TASK GOAL:
All of the data below should be repeated exactly. Pictures should not be included.
----
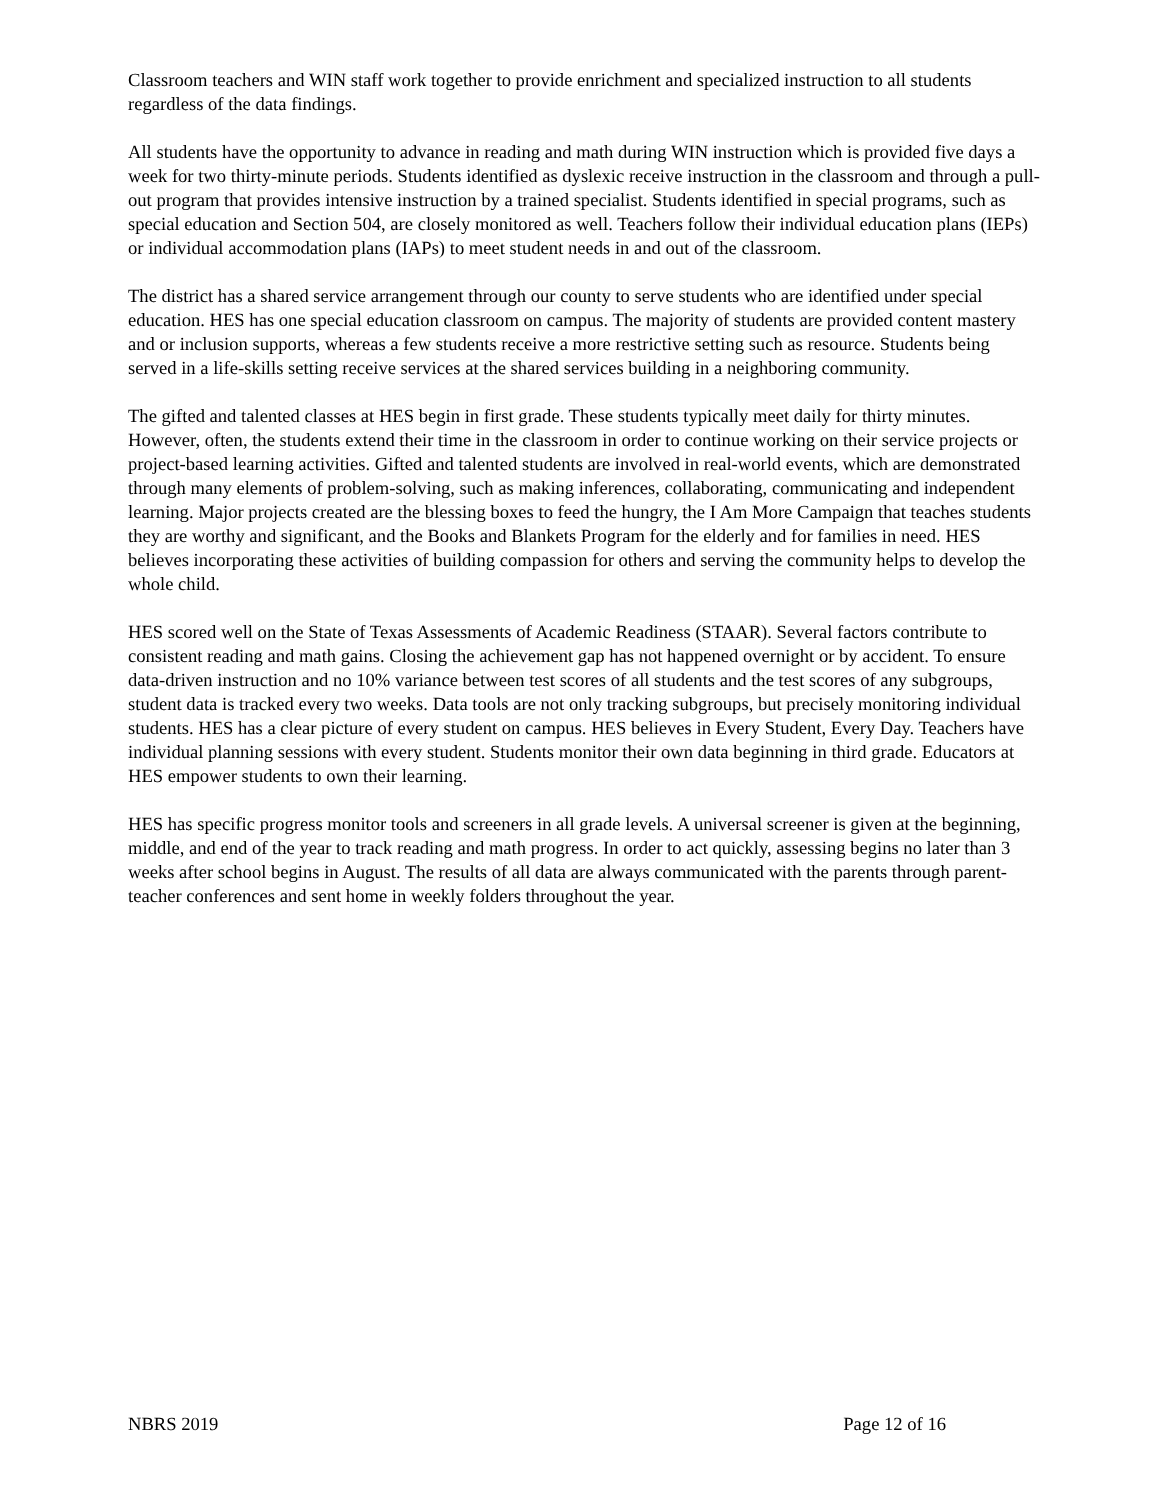Classroom teachers and WIN staff work together to provide enrichment and specialized instruction to all students regardless of the data findings.
All students have the opportunity to advance in reading and math during WIN instruction which is provided five days a week for two thirty-minute periods. Students identified as dyslexic receive instruction in the classroom and through a pull-out program that provides intensive instruction by a trained specialist. Students identified in special programs, such as special education and Section 504, are closely monitored as well. Teachers follow their individual education plans (IEPs) or individual accommodation plans (IAPs) to meet student needs in and out of the classroom.
The district has a shared service arrangement through our county to serve students who are identified under special education. HES has one special education classroom on campus. The majority of students are provided content mastery and or inclusion supports, whereas a few students receive a more restrictive setting such as resource. Students being served in a life-skills setting receive services at the shared services building in a neighboring community.
The gifted and talented classes at HES begin in first grade. These students typically meet daily for thirty minutes. However, often, the students extend their time in the classroom in order to continue working on their service projects or project-based learning activities. Gifted and talented students are involved in real-world events, which are demonstrated through many elements of problem-solving, such as making inferences, collaborating, communicating and independent learning. Major projects created are the blessing boxes to feed the hungry, the I Am More Campaign that teaches students they are worthy and significant, and the Books and Blankets Program for the elderly and for families in need. HES believes incorporating these activities of building compassion for others and serving the community helps to develop the whole child.
HES scored well on the State of Texas Assessments of Academic Readiness (STAAR). Several factors contribute to consistent reading and math gains. Closing the achievement gap has not happened overnight or by accident. To ensure data-driven instruction and no 10% variance between test scores of all students and the test scores of any subgroups, student data is tracked every two weeks. Data tools are not only tracking subgroups, but precisely monitoring individual students. HES has a clear picture of every student on campus. HES believes in Every Student, Every Day. Teachers have individual planning sessions with every student. Students monitor their own data beginning in third grade. Educators at HES empower students to own their learning.
HES has specific progress monitor tools and screeners in all grade levels. A universal screener is given at the beginning, middle, and end of the year to track reading and math progress. In order to act quickly, assessing begins no later than 3 weeks after school begins in August. The results of all data are always communicated with the parents through parent-teacher conferences and sent home in weekly folders throughout the year.
NBRS 2019 Page 12 of 16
----
RESULT OF THIS TASK:
Classroom teachers and WIN staff work together to provide enrichment and specialized instruction to all students regardless of the data findings.
All students have the opportunity to advance in reading and math during WIN instruction which is provided five days a week for two thirty-minute periods. Students identified as dyslexic receive instruction in the classroom and through a pull-out program that provides intensive instruction by a trained specialist. Students identified in special programs, such as special education and Section 504, are closely monitored as well. Teachers follow their individual education plans (IEPs) or individual accommodation plans (IAPs) to meet student needs in and out of the classroom.
The district has a shared service arrangement through our county to serve students who are identified under special education. HES has one special education classroom on campus. The majority of students are provided content mastery and or inclusion supports, whereas a few students receive a more restrictive setting such as resource. Students being served in a life-skills setting receive services at the shared services building in a neighboring community.
The gifted and talented classes at HES begin in first grade. These students typically meet daily for thirty minutes. However, often, the students extend their time in the classroom in order to continue working on their service projects or project-based learning activities. Gifted and talented students are involved in real-world events, which are demonstrated through many elements of problem-solving, such as making inferences, collaborating, communicating and independent learning. Major projects created are the blessing boxes to feed the hungry, the I Am More Campaign that teaches students they are worthy and significant, and the Books and Blankets Program for the elderly and for families in need. HES believes incorporating these activities of building compassion for others and serving the community helps to develop the whole child.
HES scored well on the State of Texas Assessments of Academic Readiness (STAAR). Several factors contribute to consistent reading and math gains. Closing the achievement gap has not happened overnight or by accident. To ensure data-driven instruction and no 10% variance between test scores of all students and the test scores of any subgroups, student data is tracked every two weeks. Data tools are not only tracking subgroups, but precisely monitoring individual students. HES has a clear picture of every student on campus. HES believes in Every Student, Every Day. Teachers have individual planning sessions with every student. Students monitor their own data beginning in third grade. Educators at HES empower students to own their learning.
HES has specific progress monitor tools and screeners in all grade levels. A universal screener is given at the beginning, middle, and end of the year to track reading and math progress. In order to act quickly, assessing begins no later than 3 weeks after school begins in August. The results of all data are always communicated with the parents through parent-teacher conferences and sent home in weekly folders throughout the year.
NBRS 2019 Page 12 of 16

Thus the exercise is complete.